- Opening Delimiter -
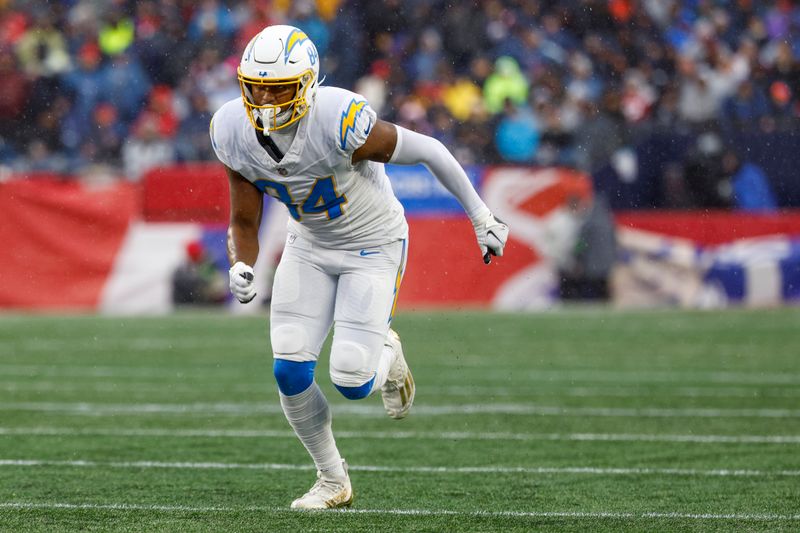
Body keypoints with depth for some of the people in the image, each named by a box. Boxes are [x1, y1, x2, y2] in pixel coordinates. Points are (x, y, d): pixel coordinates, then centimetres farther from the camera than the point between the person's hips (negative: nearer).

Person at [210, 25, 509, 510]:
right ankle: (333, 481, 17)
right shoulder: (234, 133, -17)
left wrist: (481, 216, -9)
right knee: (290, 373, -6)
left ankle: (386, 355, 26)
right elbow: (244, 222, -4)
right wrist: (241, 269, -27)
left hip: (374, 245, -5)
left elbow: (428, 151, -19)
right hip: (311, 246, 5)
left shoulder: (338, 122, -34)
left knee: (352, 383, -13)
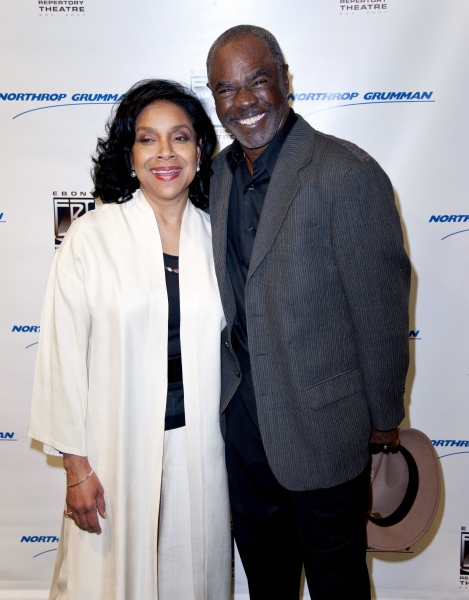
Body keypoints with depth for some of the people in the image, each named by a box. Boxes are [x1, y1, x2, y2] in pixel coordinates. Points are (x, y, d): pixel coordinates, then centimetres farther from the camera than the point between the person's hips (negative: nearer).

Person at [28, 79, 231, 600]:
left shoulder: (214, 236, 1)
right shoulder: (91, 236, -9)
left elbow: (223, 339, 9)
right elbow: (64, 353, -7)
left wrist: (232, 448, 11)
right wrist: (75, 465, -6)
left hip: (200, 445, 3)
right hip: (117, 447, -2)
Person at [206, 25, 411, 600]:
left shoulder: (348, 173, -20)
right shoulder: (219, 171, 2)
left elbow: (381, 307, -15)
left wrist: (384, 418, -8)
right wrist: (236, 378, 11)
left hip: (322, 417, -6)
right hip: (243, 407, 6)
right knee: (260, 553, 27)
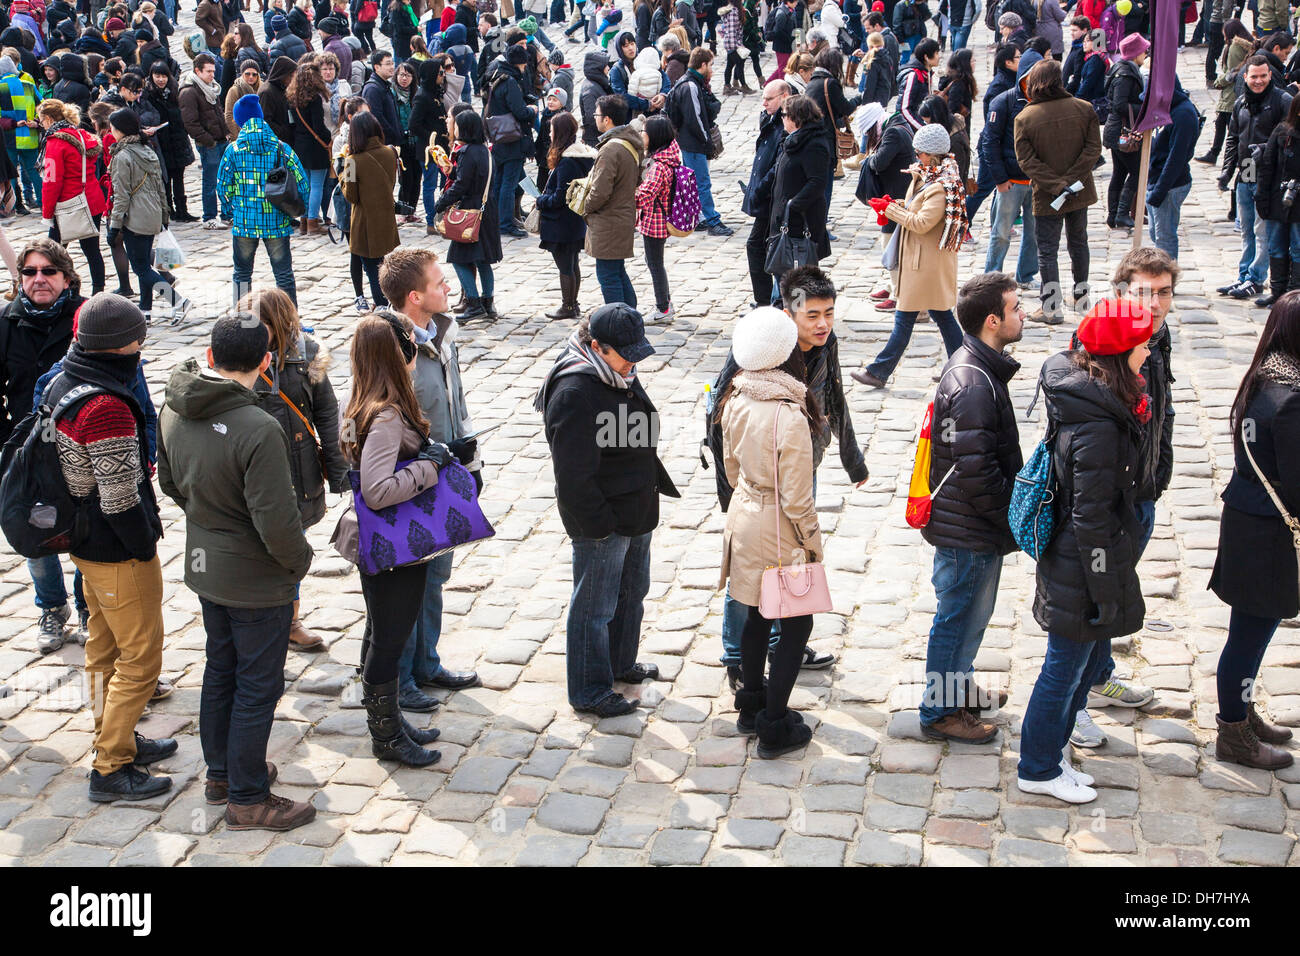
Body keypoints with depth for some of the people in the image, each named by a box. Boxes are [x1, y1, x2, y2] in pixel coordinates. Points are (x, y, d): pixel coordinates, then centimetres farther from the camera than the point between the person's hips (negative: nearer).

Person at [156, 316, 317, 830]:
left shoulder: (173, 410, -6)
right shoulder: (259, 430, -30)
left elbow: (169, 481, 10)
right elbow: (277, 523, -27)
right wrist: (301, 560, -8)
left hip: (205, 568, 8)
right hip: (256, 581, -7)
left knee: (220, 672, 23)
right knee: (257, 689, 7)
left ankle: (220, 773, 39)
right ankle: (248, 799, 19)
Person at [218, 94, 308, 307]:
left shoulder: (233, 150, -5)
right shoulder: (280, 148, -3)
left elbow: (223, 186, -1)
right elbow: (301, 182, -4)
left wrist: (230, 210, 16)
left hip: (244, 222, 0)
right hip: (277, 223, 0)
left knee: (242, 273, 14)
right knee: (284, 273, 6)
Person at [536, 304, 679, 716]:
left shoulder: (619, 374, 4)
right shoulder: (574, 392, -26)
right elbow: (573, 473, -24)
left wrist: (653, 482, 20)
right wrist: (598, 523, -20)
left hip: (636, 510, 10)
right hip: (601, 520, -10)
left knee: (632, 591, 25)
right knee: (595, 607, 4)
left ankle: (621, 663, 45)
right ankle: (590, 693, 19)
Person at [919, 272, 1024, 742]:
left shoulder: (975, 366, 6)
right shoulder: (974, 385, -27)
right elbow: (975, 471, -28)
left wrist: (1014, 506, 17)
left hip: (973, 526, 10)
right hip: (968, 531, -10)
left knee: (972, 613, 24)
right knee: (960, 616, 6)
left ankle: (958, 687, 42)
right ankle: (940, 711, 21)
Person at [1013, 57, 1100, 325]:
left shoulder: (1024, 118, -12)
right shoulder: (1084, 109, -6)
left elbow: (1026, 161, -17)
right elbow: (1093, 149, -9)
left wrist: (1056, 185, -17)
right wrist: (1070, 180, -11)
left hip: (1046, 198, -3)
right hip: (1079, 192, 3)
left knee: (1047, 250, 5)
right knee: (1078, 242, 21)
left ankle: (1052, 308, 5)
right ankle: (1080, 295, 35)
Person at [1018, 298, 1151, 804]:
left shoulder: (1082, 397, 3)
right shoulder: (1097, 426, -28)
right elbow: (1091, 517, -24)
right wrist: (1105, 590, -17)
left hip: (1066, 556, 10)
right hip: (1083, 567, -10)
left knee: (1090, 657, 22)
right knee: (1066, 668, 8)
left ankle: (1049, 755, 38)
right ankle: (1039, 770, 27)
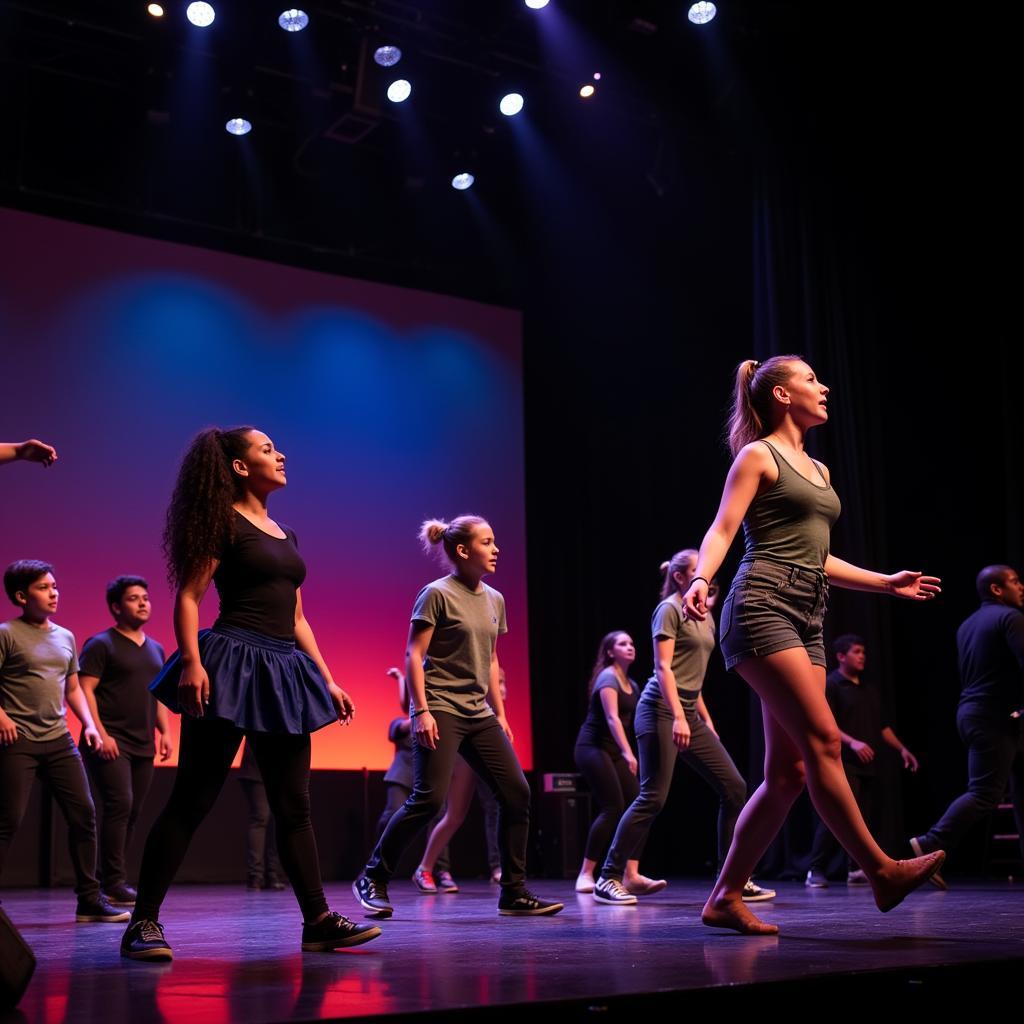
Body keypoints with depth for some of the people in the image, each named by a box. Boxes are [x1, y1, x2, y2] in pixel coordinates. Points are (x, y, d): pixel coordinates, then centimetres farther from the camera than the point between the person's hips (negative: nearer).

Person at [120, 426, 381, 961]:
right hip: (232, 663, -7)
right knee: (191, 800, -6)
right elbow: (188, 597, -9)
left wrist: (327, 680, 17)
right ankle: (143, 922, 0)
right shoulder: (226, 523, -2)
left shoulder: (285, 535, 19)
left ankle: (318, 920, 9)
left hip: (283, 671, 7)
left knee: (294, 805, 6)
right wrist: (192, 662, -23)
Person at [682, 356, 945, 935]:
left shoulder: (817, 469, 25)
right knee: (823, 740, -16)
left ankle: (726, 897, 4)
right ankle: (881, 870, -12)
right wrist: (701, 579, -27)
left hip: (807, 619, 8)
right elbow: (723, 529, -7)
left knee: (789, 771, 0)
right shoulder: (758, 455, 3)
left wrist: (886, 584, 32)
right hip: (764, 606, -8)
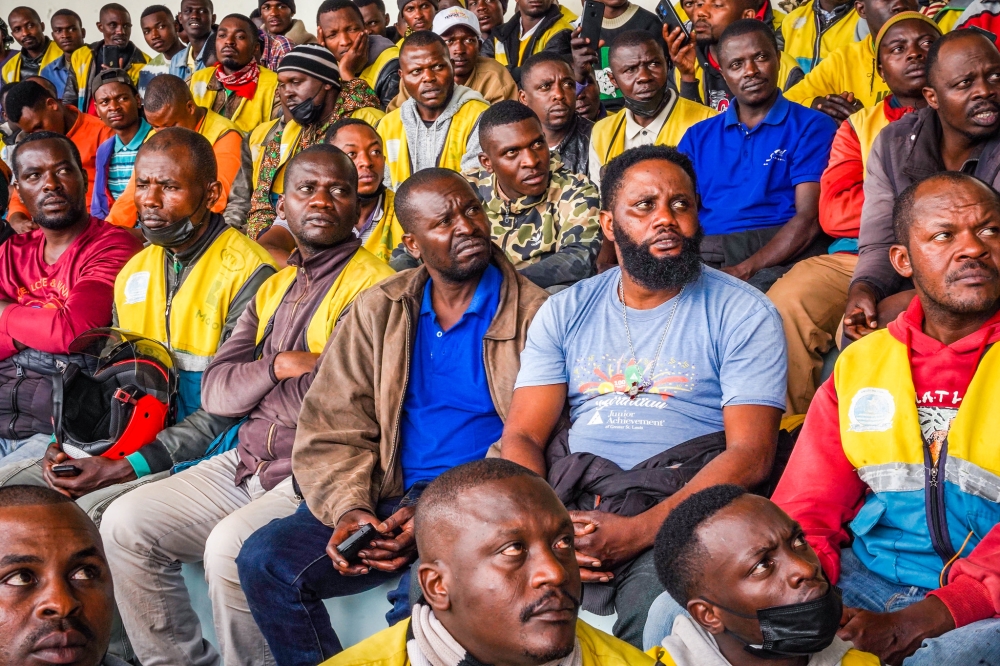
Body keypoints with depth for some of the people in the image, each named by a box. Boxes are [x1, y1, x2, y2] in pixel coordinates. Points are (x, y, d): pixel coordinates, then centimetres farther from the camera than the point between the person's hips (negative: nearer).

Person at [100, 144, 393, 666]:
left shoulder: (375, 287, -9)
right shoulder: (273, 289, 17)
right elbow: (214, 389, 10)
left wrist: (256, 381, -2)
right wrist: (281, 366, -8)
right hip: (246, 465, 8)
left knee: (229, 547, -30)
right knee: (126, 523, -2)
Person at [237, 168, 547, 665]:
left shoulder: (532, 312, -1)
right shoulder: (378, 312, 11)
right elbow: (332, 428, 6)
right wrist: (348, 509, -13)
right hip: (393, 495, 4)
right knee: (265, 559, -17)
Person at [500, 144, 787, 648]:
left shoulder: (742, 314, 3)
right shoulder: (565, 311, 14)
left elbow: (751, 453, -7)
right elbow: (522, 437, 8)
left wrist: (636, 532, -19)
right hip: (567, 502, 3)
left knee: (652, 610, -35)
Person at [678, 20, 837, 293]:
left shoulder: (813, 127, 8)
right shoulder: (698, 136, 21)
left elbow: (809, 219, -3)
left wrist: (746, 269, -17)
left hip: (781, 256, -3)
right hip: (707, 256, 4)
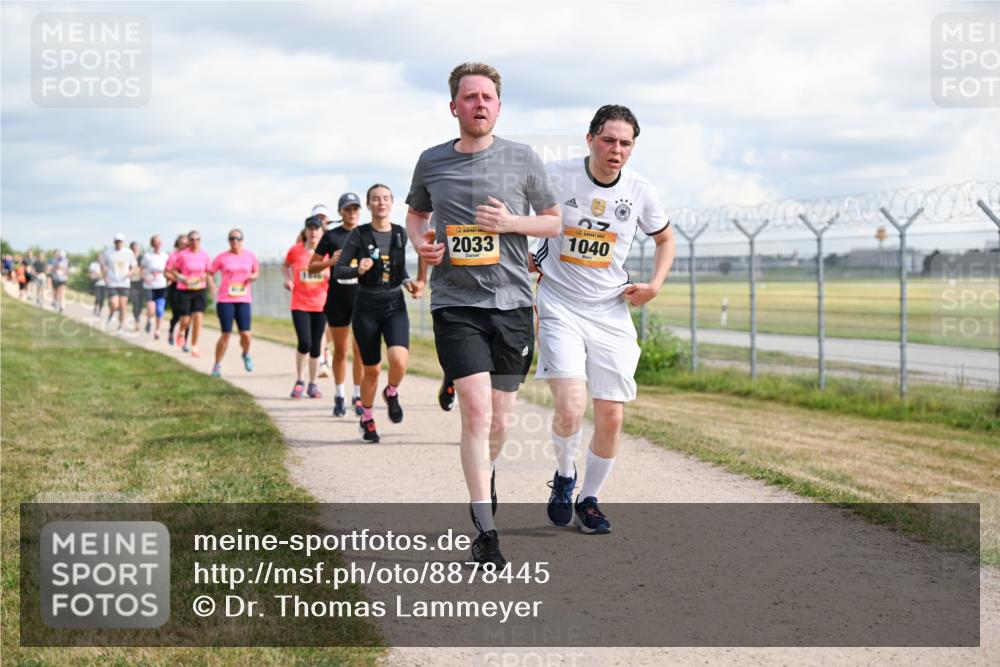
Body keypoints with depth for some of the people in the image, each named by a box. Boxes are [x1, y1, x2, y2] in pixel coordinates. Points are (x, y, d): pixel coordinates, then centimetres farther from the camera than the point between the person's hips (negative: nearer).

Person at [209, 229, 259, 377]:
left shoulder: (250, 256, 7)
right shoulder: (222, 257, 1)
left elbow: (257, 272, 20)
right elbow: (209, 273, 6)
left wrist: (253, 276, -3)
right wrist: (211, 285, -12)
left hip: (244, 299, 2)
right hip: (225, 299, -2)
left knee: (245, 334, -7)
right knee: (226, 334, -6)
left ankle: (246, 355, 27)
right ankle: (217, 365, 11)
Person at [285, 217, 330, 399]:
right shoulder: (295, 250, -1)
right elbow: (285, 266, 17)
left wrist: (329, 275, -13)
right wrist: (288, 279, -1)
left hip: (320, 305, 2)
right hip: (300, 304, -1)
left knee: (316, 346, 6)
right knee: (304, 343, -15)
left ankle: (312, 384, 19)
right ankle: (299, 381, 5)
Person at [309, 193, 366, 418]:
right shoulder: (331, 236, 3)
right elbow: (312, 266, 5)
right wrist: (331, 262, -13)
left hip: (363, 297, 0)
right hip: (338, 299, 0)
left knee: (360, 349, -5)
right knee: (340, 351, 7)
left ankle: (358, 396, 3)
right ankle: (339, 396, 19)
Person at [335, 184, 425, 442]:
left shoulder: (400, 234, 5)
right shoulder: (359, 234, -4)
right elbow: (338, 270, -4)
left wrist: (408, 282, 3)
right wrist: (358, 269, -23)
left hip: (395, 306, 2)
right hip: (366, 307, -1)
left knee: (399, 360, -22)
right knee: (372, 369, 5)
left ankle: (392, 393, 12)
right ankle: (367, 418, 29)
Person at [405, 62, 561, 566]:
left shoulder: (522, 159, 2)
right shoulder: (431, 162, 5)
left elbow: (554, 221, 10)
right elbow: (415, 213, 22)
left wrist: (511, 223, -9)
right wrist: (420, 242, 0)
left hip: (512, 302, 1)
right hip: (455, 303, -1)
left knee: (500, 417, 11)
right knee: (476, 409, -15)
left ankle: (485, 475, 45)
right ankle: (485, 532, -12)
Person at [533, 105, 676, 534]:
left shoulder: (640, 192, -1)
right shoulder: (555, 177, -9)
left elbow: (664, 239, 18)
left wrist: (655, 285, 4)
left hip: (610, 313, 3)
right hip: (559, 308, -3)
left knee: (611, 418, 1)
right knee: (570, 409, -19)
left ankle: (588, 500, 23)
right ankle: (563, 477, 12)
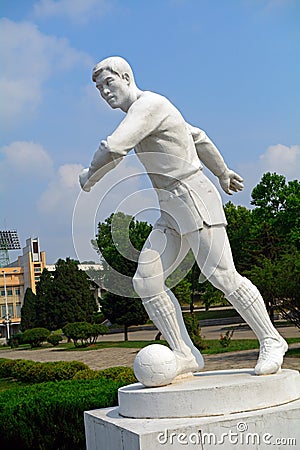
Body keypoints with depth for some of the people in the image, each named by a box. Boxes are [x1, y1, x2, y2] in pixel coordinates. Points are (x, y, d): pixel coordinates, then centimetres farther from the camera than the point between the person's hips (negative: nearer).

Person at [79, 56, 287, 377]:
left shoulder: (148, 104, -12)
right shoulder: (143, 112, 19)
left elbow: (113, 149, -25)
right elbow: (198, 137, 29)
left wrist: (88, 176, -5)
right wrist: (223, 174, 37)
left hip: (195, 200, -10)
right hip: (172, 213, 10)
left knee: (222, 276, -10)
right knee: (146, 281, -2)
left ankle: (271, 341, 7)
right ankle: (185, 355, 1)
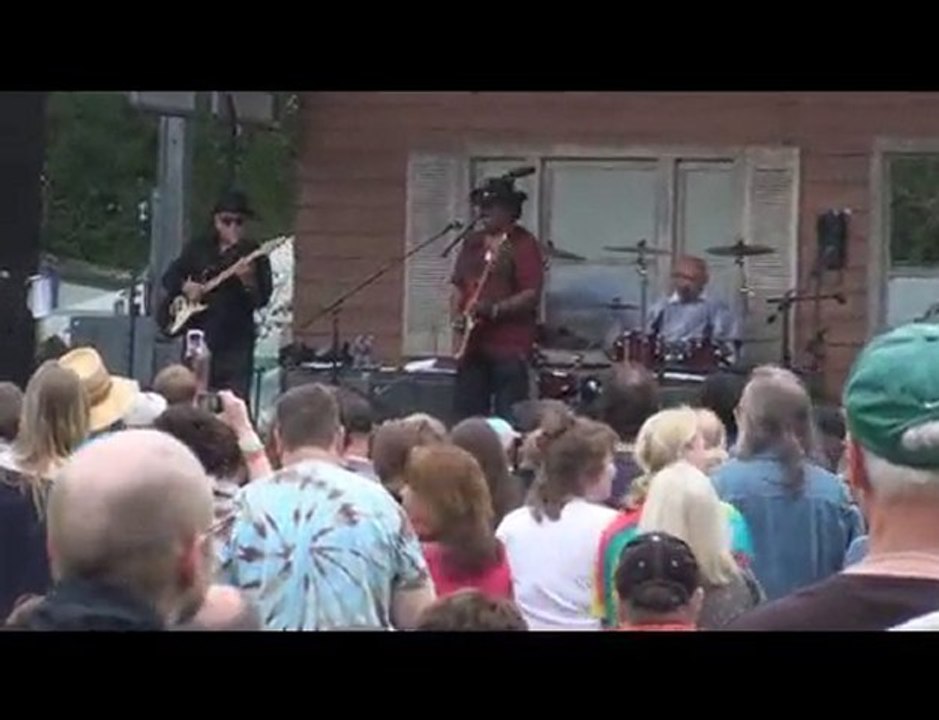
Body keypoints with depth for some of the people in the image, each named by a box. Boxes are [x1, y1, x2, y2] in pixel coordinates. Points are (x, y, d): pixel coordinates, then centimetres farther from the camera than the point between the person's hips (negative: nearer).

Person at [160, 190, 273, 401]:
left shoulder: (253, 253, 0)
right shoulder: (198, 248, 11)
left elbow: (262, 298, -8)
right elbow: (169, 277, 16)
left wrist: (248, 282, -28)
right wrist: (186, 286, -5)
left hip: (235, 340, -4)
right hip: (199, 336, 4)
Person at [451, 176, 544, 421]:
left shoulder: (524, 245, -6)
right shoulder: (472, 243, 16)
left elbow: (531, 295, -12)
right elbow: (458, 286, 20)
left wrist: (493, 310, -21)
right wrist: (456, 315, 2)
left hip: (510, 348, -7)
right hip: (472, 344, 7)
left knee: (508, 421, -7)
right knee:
- Closing Delimiter -
Task statement
Return the stretch of lines from the one containing "left wrist: (329, 275, -13)" through the one containing "left ankle: (485, 475, 45)", reproducing each line without any change.

Problem solution
left wrist: (329, 275, -13)
right wrist: (288, 279, -1)
left hip: (320, 305, 2)
right hip: (300, 304, -1)
left knee: (316, 346, 6)
right knee: (304, 343, -15)
left ankle: (312, 384, 19)
right ankle: (299, 381, 5)
Person at [309, 193, 366, 418]:
right shoulder: (331, 236, 3)
right elbow: (312, 266, 5)
right wrist: (331, 262, -13)
left hip: (363, 297, 0)
right hip: (338, 299, 0)
left knee: (360, 349, -5)
right knee: (340, 351, 7)
left ankle: (358, 396, 3)
right ankle: (339, 396, 19)
Person at [335, 184, 425, 442]:
left shoulder: (400, 234, 5)
right shoulder: (359, 234, -4)
right elbow: (338, 270, -4)
left wrist: (408, 282, 3)
right wrist: (358, 269, -23)
left hip: (395, 306, 2)
right hip: (366, 307, -1)
left knee: (399, 360, -22)
right knee: (372, 369, 5)
left ankle: (392, 393, 12)
right ankle: (367, 418, 29)
Person at [405, 62, 561, 566]:
left shoulder: (522, 159, 2)
right shoulder: (431, 162, 5)
left elbow: (554, 221, 10)
right elbow: (415, 213, 22)
left wrist: (511, 223, -9)
right wrist: (420, 242, 0)
left hip: (512, 302, 1)
right hip: (455, 303, -1)
left knee: (500, 417, 11)
right knee: (476, 409, -15)
left ankle: (485, 475, 45)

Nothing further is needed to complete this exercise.